Apple Pie  

Posted by: cmun in

My first attempt at baking an apple pie magically conjured up this lovely , aromatic of what became our breakfast that morning. I baked this late one night last month, and putting it in the oven at midnight, I went to dreamland with dreams of the children tracking the whiff of cinnamon treading on white fluffy clouds.

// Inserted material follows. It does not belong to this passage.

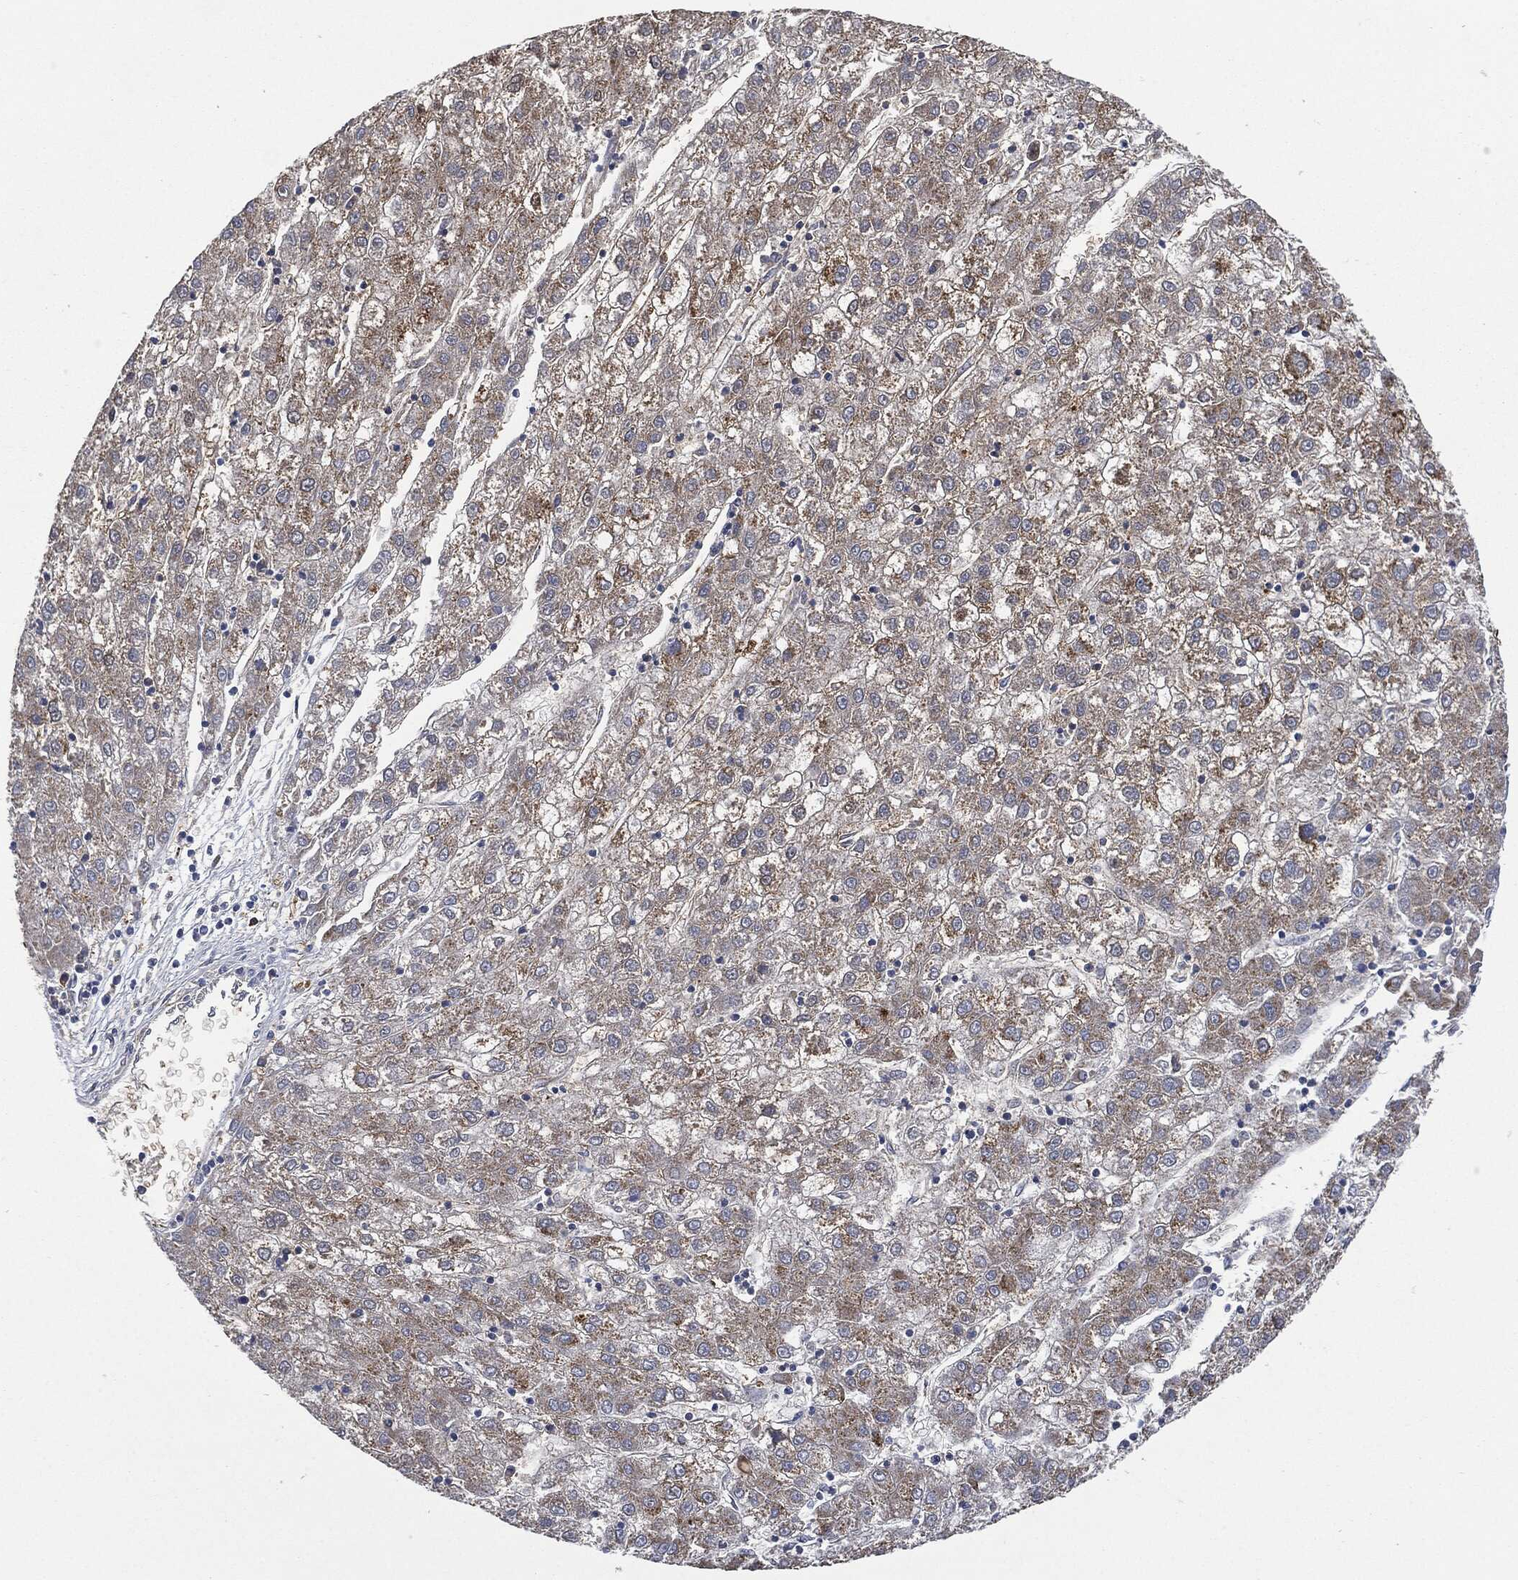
{"staining": {"intensity": "strong", "quantity": "<25%", "location": "cytoplasmic/membranous,nuclear"}, "tissue": "liver cancer", "cell_type": "Tumor cells", "image_type": "cancer", "snomed": [{"axis": "morphology", "description": "Carcinoma, Hepatocellular, NOS"}, {"axis": "topography", "description": "Liver"}], "caption": "Strong cytoplasmic/membranous and nuclear protein positivity is identified in about <25% of tumor cells in liver cancer (hepatocellular carcinoma). (brown staining indicates protein expression, while blue staining denotes nuclei).", "gene": "DCTN1", "patient": {"sex": "male", "age": 72}}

The next morning,sceptic and realizing that I should have a baked pie in the oven , I gently pry open the oven door to discover to my delight, my first successful apple pie !
Baking pie is a rather straightforward technique but if you don't get the dough right the first time (like mine), don't fret. Trial and error helps you to learn and as they always say, practice makes perfect.
Apple Pie Recipe
. 6 green cooking apples
. 6 tbsp sugar
. 50g butter
. 1/2 tsp cinnamon
. Rind of 1 lemon
. Juice of 1/2 lemon
. 4 tbsp water
. 1 tbsp cornflour mixed with 1 tbsp water
. 450g plain flour
. 225g butter
. 1/2 tsp salt
. 3 tbsp icing sugar
. 2 egg yolks
. 4 tbsp cold water
(Preheat oven now at 180 oC for 1/2 hour)
1. Peel, core and cut apples to bite-sized pieces.
2. Heat saucepan with butter, add apples and toss for 1 minute.
3. Add the rest of the filling ingredients, and cook for another 2 - 3 minutes.
4. Thicken with cornflour mixture. Leave to cool.
1. Sieve flour,salt and icing sugar. Rub cold butter ( cut into small pieces ) into the flour mixture with fingertips until it resembles breadcrumbs.
2. Mix water with egg yolks, then mix liquid mixture into flour. Bring the dough together with hand, but do not over-knead, as pastry will toughen.
3. Place in refrigerator for about 30 minutes.
4. Divide the pastry in two. Roll both portions into 3mm thick layers to the size of greased pie dish. Lay one into pie tin/pan. Fill with the apple mixture.
5. Lay the remaining over the apple mix, with the edges of the two pastry layers meeting.
6. Dampen between edges then crimp with a fork and brush with about 1/2 beaten egg white (leftover from the yolks used for pastry).
7. Bake in 180 oC oven for 45 minutes.
Tips :
I found that the 4 tbsp of water for kneading the dough is incapable of working the flour to a decent consistency for laying the pastry. Lack of water produces crumbles when I believe the dough should be like that of my kids' Playdough plasticine . Add a little water gradually until the dough is stretchy and 'strong' to be draped on the pie pan.
This simple recipe is on page 10, the September 2008 issue of The Salvation Army War Cry magazine.